WHAT TO WORK ON:
**1.** Answer these from the mailing-list message:
(a) Which function does the message say does not take into account the 'struct net *net'?
(b) According to the patch summary, how many files were changed, with how many insertions and deletions?
(c) On what date was the message sent?
**2.** From the mailing-list message, extract the stretch that opens with the words containing "David, please find" and closes with "insertions(+), 10 deletions(-)". Reproduce it character for character.

PAGE EXTRACT:
From: Eric Dumazet <dada1@cosmosbay.com>
To: Corey Minyard <minyard@acm.org>, David Miller <davem@davemloft.net>
Cc: Stephen Hemminger <shemminger@vyatta.com>,
paulmck@linux.vnet.ibm.com, benny+usenet@amorsen.dk,
netdev@vger.kernel.org,
Christoph Lameter <cl@linux-foundation.org>,
a.p.zijlstra@chello.nl, johnpol@2ka.mipt.ru,
Christian Bell <christian@myri.com>,
Pavel Emelyanov <xemul@openvz.org>
Subject: Re: [PATCH] udp: Introduce special NULL pointers for hlist termination
Date: Fri, 31 Oct 2008 15:37:50 +0100 [thread overview]
Message-ID: <490B183E.3010707@cosmosbay.com> (raw)
In-Reply-To: <4909E0A4.7060009@acm.org>
[-- Attachment #1: Type: text/plain, Size: 1297 bytes --]
Corey Minyard a écrit :
>
> It is annoying that it doesn't help the performance for multicast.
> However, I think the current patch will solve the DOS issue for
> multicast, since it switches to a normal spinlock and has a per-list lock.
About multicast, it should be possible to do something about it, if it happens
to be an issue.
That is, do a lockless lookup and accumulate matching sockets ptr in a table
(incrementing their refcount if not zero, checking key, adding in a local stack).
If lookup must be restarted, forget all accumulated sockets (sock_put(ptrs))
goto begin;
Then, send the (cloned) packet to all accumulated sockets, and
sock_put() them to release the refcount.
Well, looking at current implementation, I found that udp_v4_mcast_next()
doesnt take into account the 'struct net *net', so we have a bug here...
udp_v6_mcast_next() is buggy too (or at least its caller is)
David, please find a patch against net-2.6
Thanks
[PATCH] udp: multicast packets need to check namespace
Current UDP multicast delivery is not namespace aware.
Signed-off-by: Eric Dumazet <dada1@cosmosbay.com>
---
net/ipv4/udp.c | 14 ++++++++------
net/ipv6/udp.c | 8 ++++----
2 files changed, 12 insertions(+), 10 deletions(-)
[-- Attachment #2: udp_multi.patch --]
[-- Type: text/plain, Size: 3014 bytes --]
diff --git a/net/ipv4/udp.c b/net/ipv4/udp.c
index 2095abc..76e3cc5 100644
--- a/net/ipv4/udp.c
+++ b/net/ipv4/udp.c
@@ -284,7 +284,7 @@ struct sock *udp4_lib_lookup(struct net *net, __be32 saddr, __be16 sport,
}
EXPORT_SYMBOL_GPL(udp4_lib_lookup);
-static inline struct sock *udp_v4_mcast_next(struct sock *sk,
+static inline struct sock *udp_v4_mcast_next(struct net *net, struct sock *sk,
__be16 loc_port, __be32 loc_addr,
__be16 rmt_port, __be32 rmt_addr,
int dif)

GIVEN DATA:
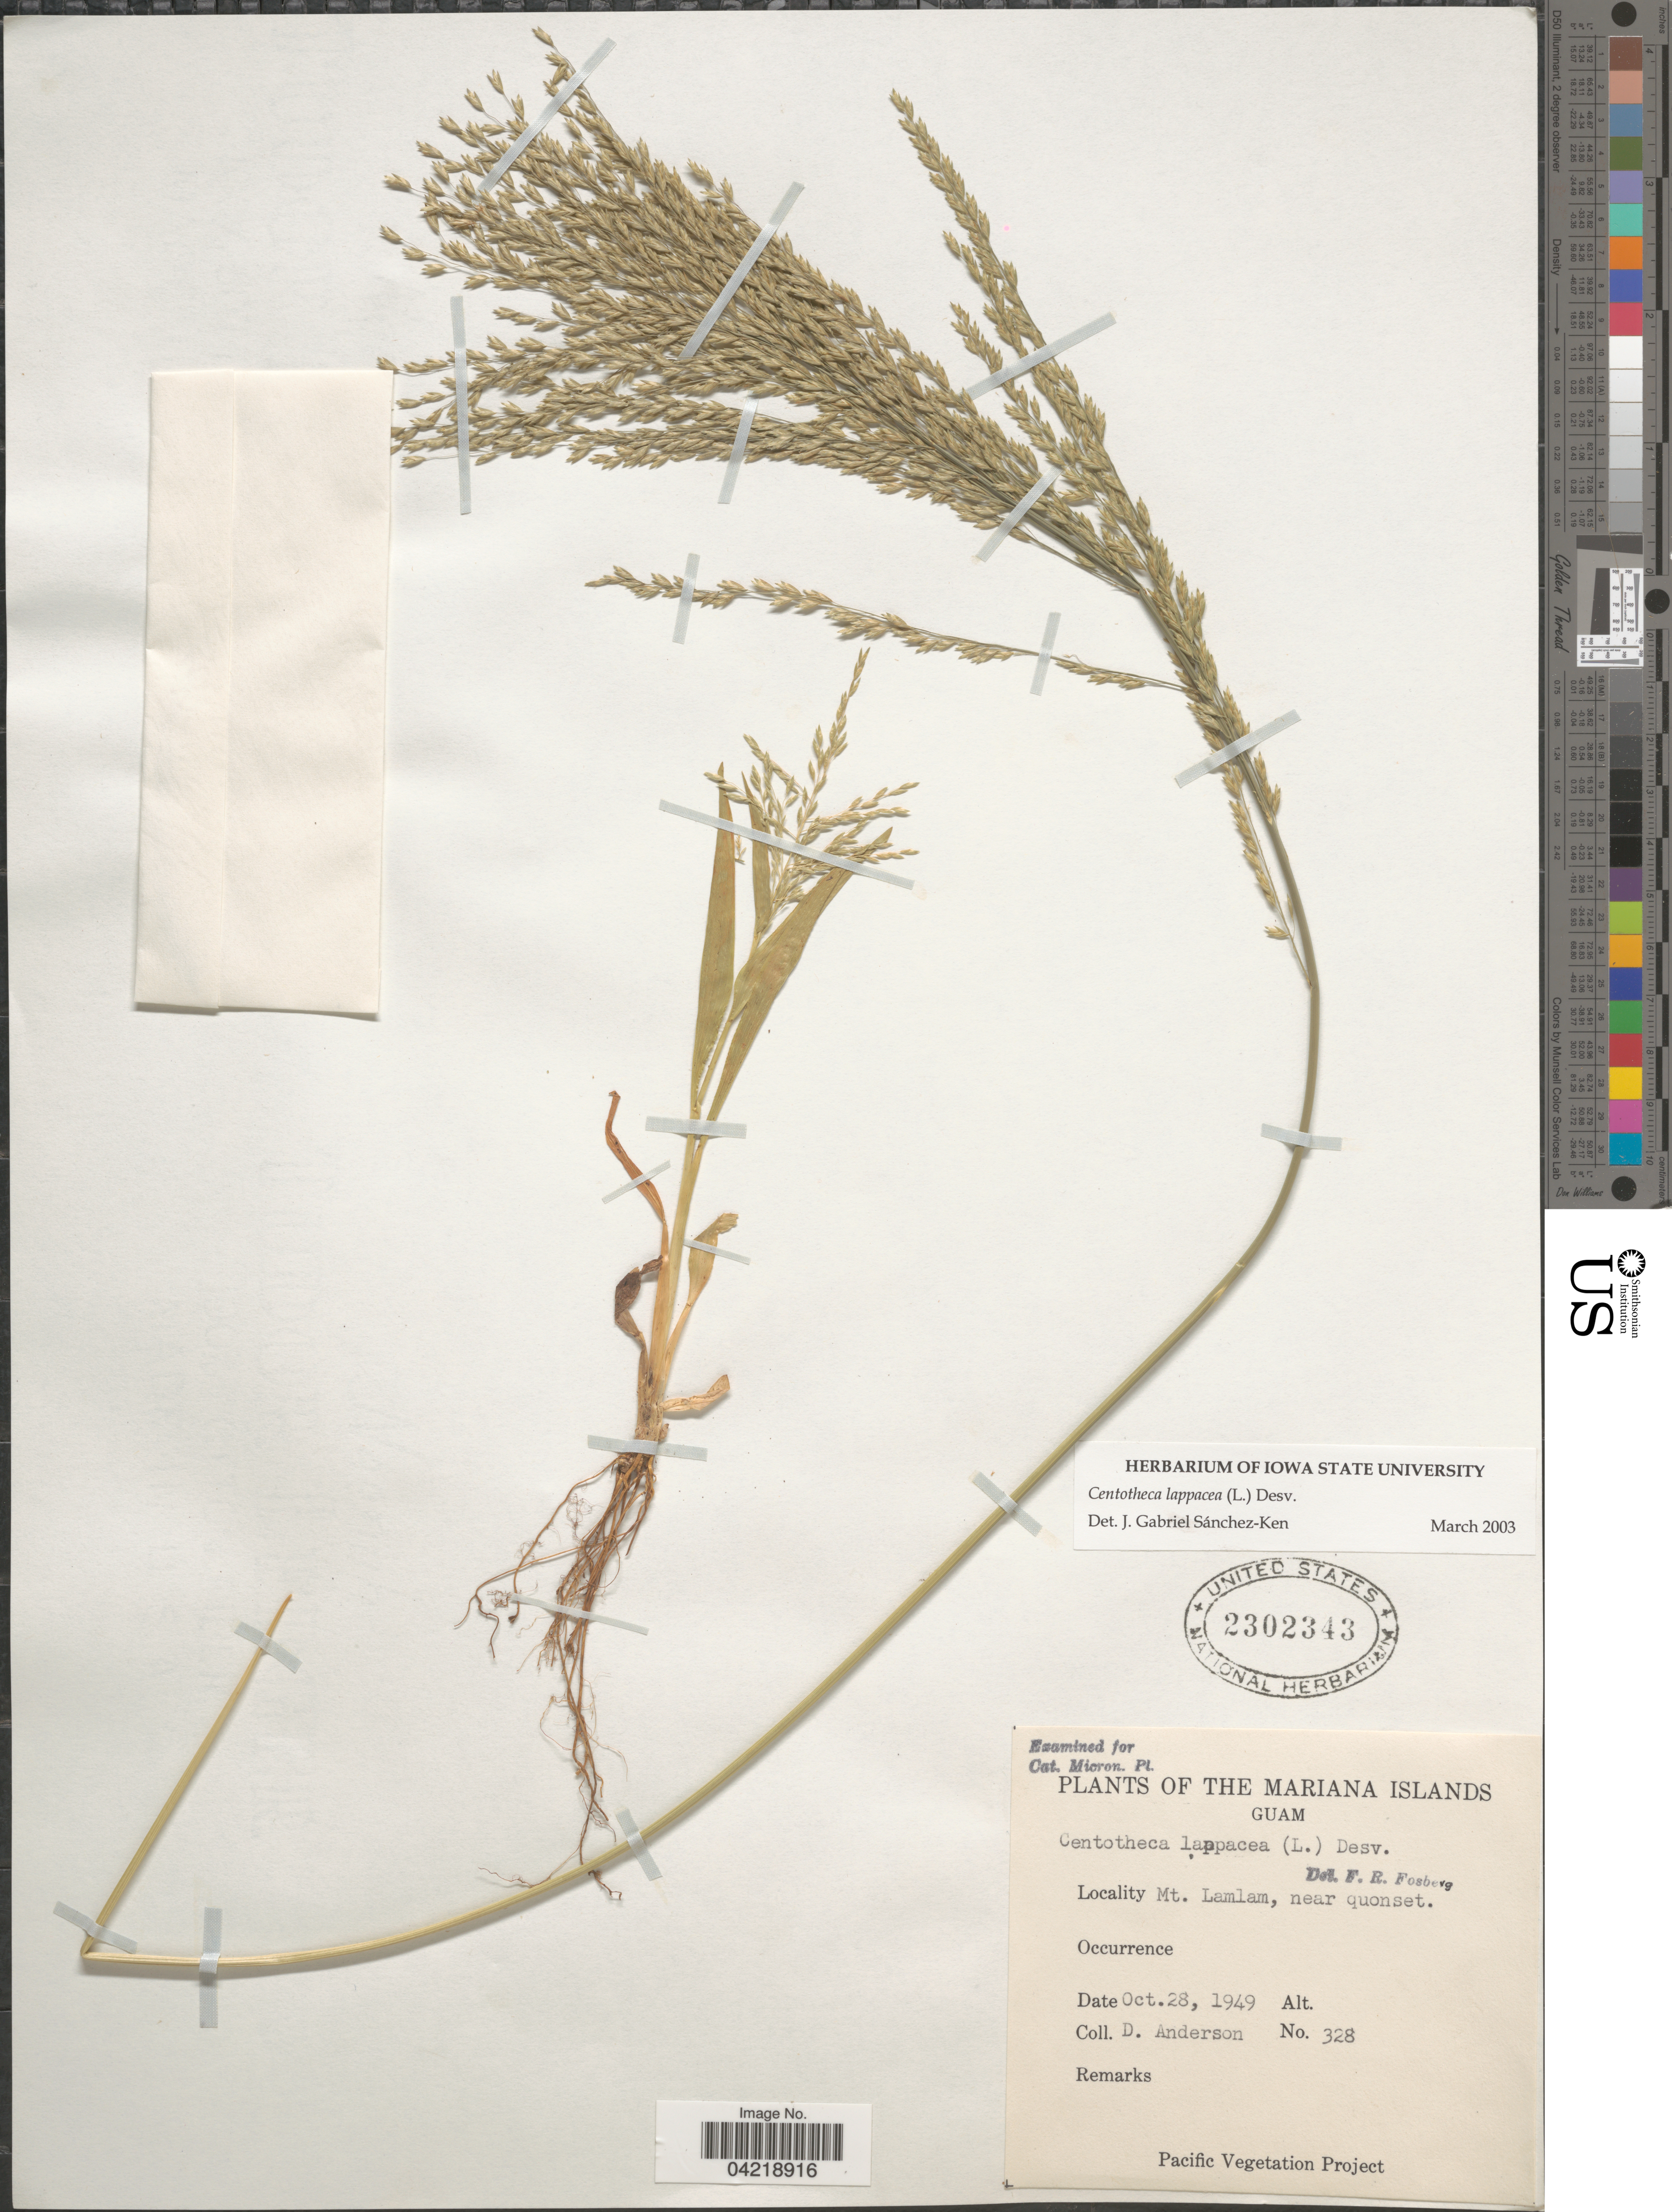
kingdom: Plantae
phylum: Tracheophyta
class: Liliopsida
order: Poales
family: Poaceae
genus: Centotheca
==
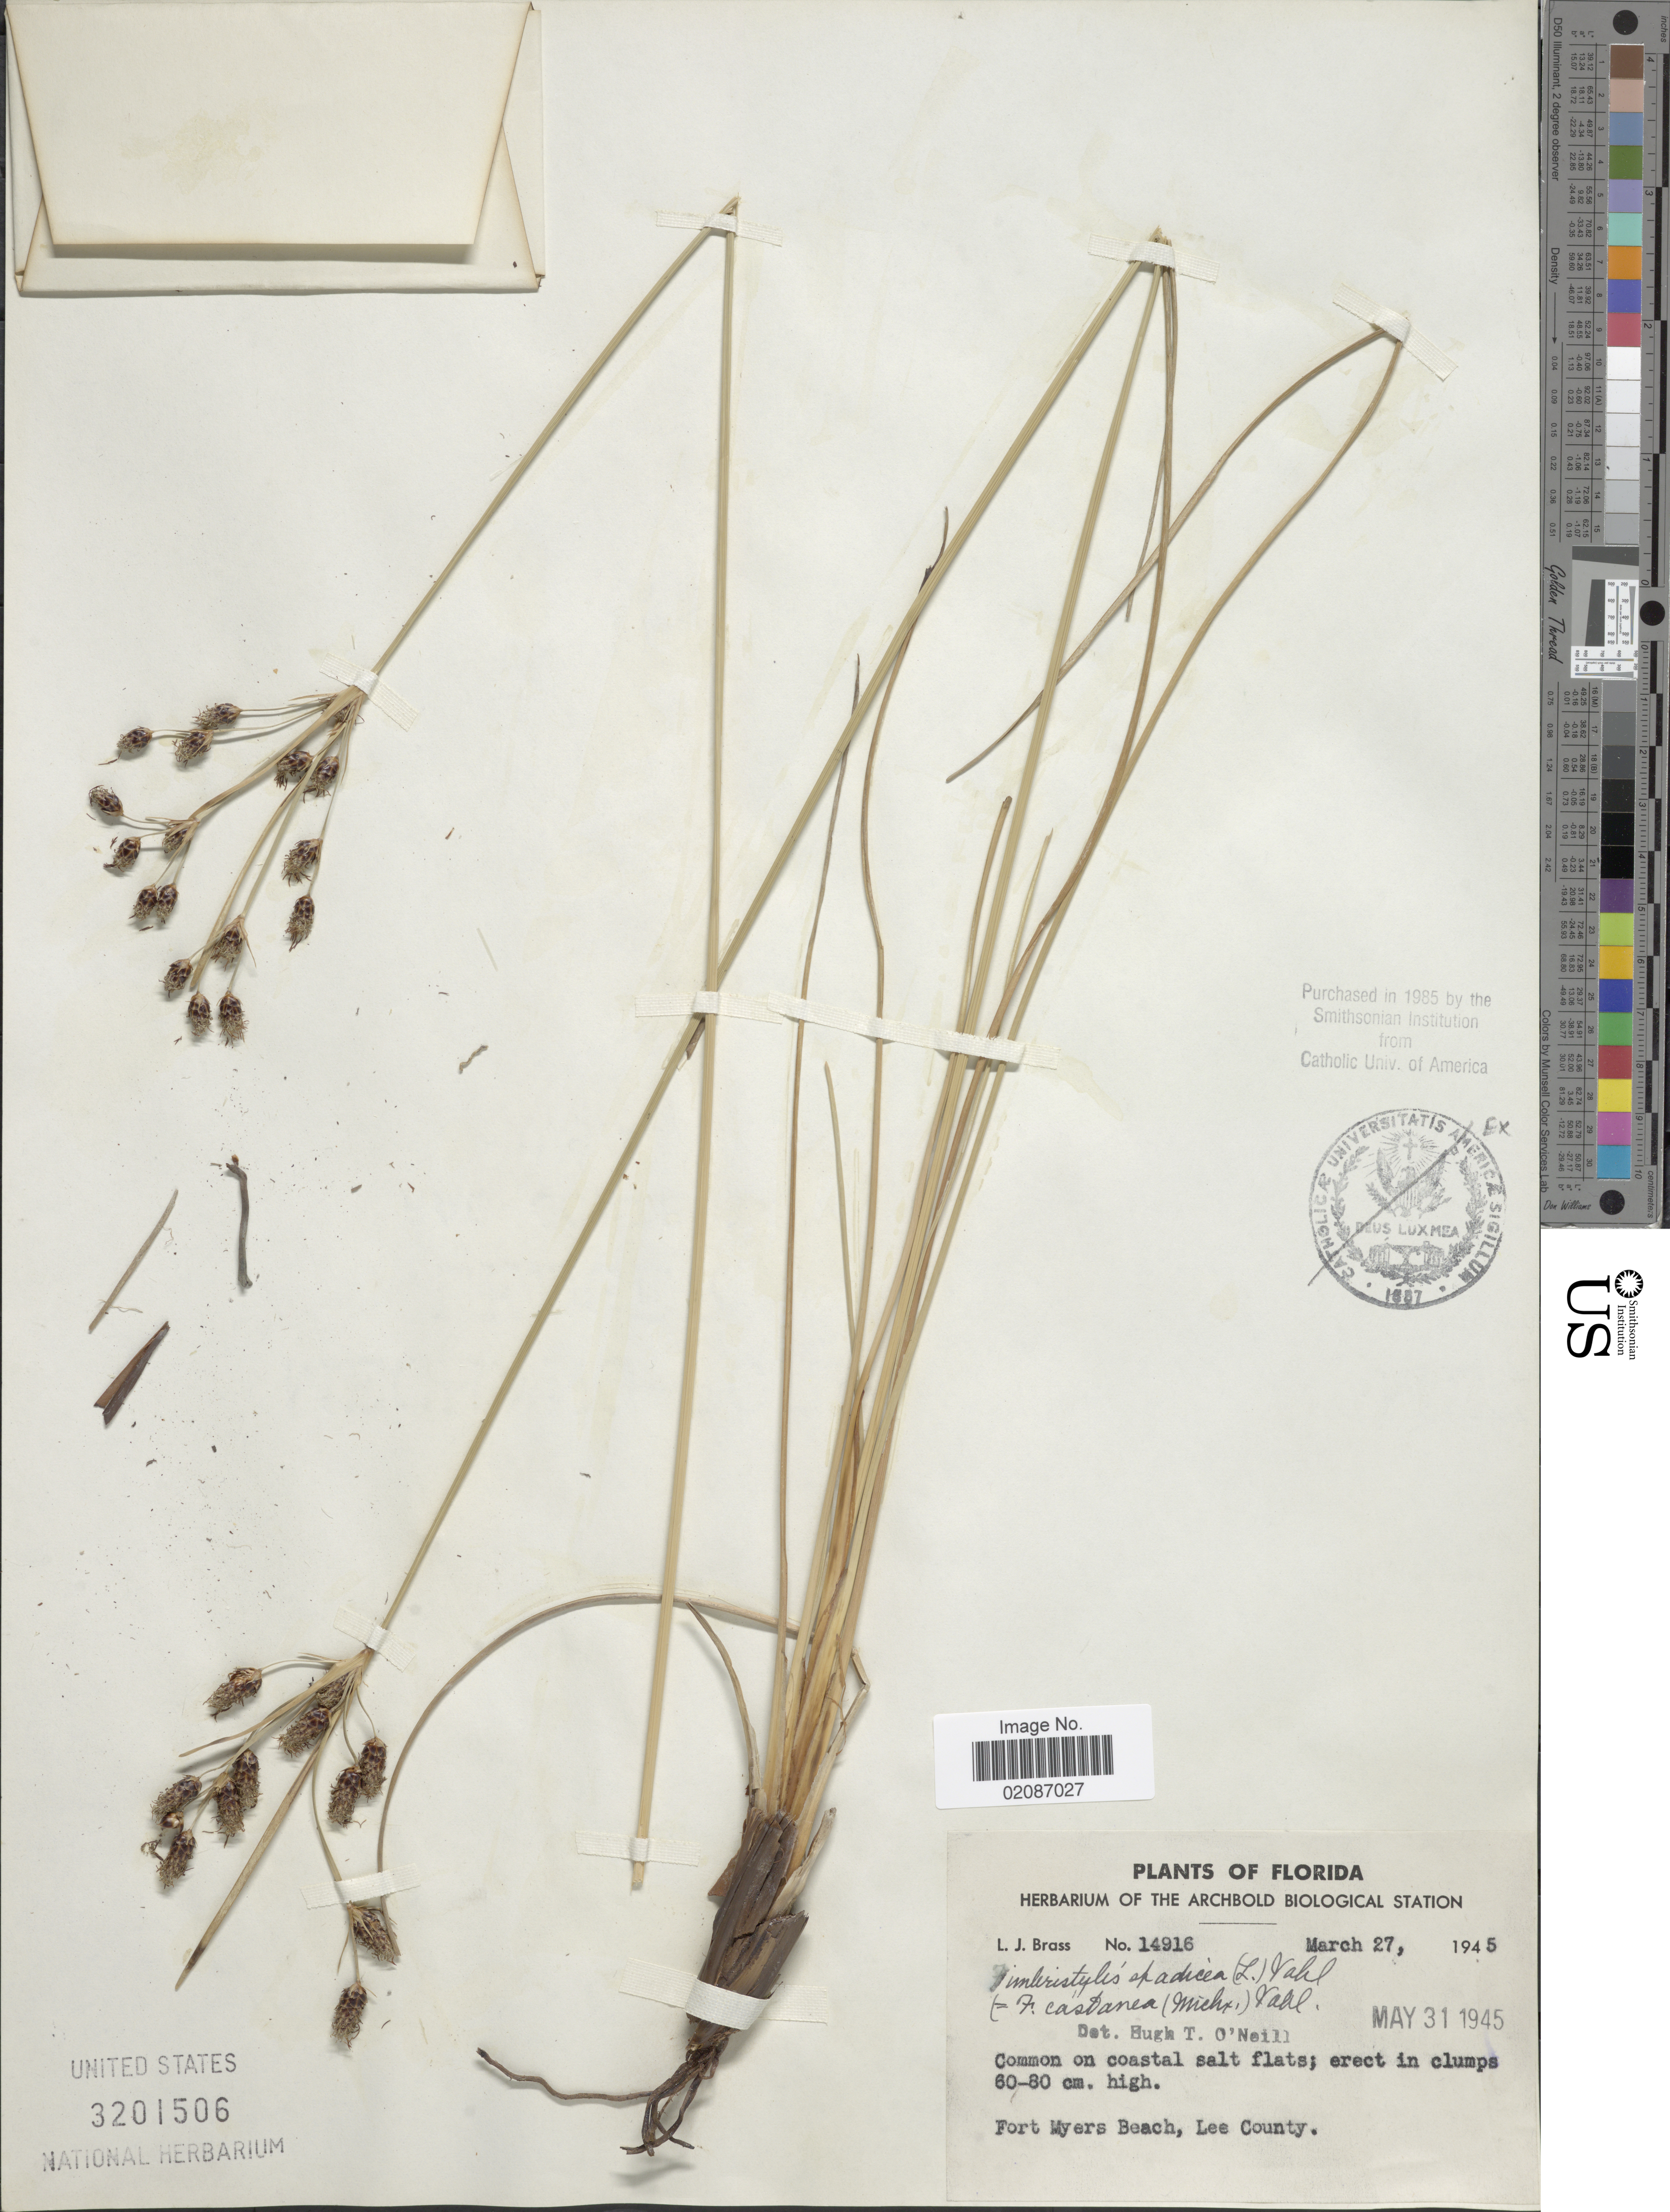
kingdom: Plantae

RESPONSES TO THE EXERCISE:
**1.**
(a) udp_v4_mcast_next()
(b) 2 files changed, with 12 insertions and 10 deletions.
(c) Fri, 31 Oct 2008

**2.**
David, please find a patch against net-2.6
Thanks
[PATCH] udp: multicast packets need to check namespace
Current UDP multicast delivery is not namespace aware.
Signed-off-by: Eric Dumazet <dada1@cosmosbay.com>
---
net/ipv4/udp.c | 14 ++++++++------
net/ipv6/udp.c | 8 ++++----
2 files changed, 12 insertions(+), 10 deletions(-)